Could you rewrite everything from the line containing "Note the voltage in mV on this voltmeter." down to the line containing "Note the relative", with "Note" replaced by "Record" and nothing else changed?

RECORDS PROVIDED:
******************************

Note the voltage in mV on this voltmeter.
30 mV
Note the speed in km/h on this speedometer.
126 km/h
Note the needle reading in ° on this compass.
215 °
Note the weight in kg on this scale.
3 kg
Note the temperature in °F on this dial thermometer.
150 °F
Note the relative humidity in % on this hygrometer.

******************************

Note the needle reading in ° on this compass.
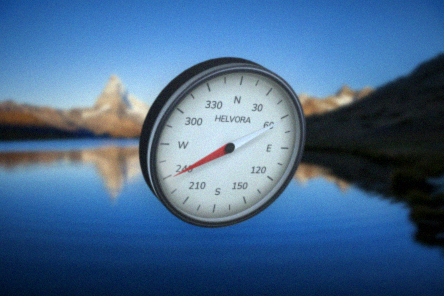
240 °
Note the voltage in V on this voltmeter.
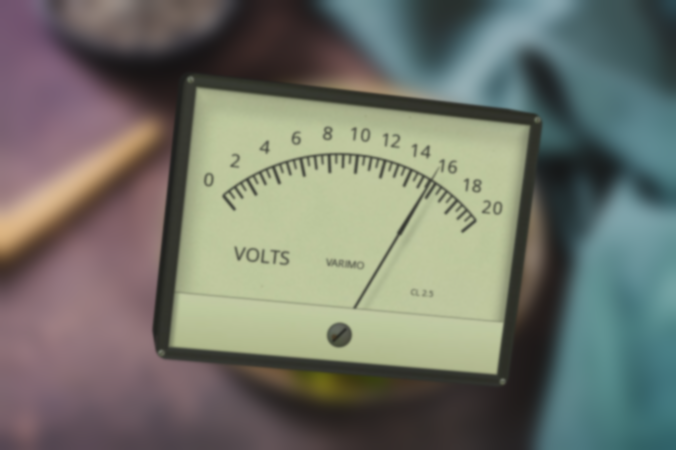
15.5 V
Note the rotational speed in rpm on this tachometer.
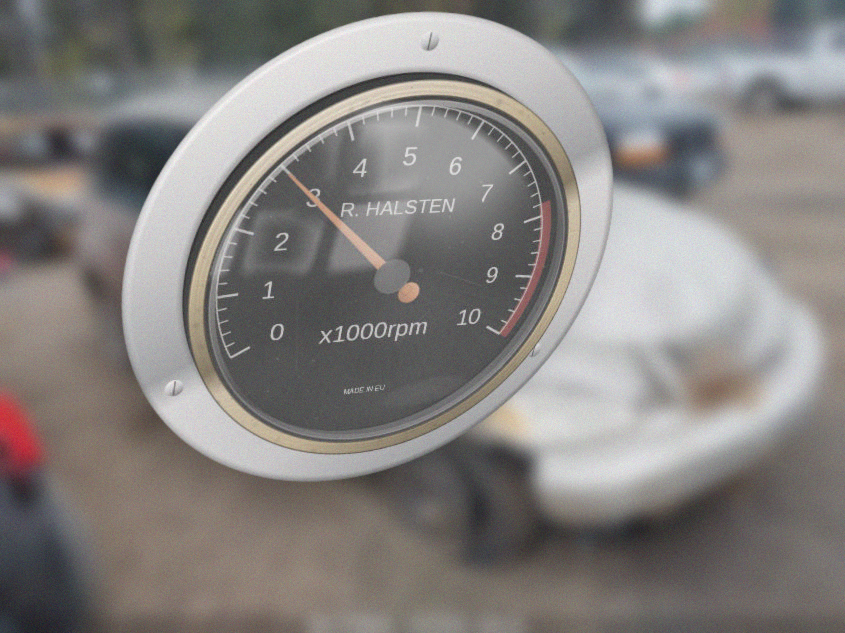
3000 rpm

******************************

WRITTEN RESPONSE:
Record the voltage in mV on this voltmeter.
30 mV
Record the speed in km/h on this speedometer.
126 km/h
Record the needle reading in ° on this compass.
215 °
Record the weight in kg on this scale.
3 kg
Record the temperature in °F on this dial thermometer.
150 °F
Record the relative humidity in % on this hygrometer.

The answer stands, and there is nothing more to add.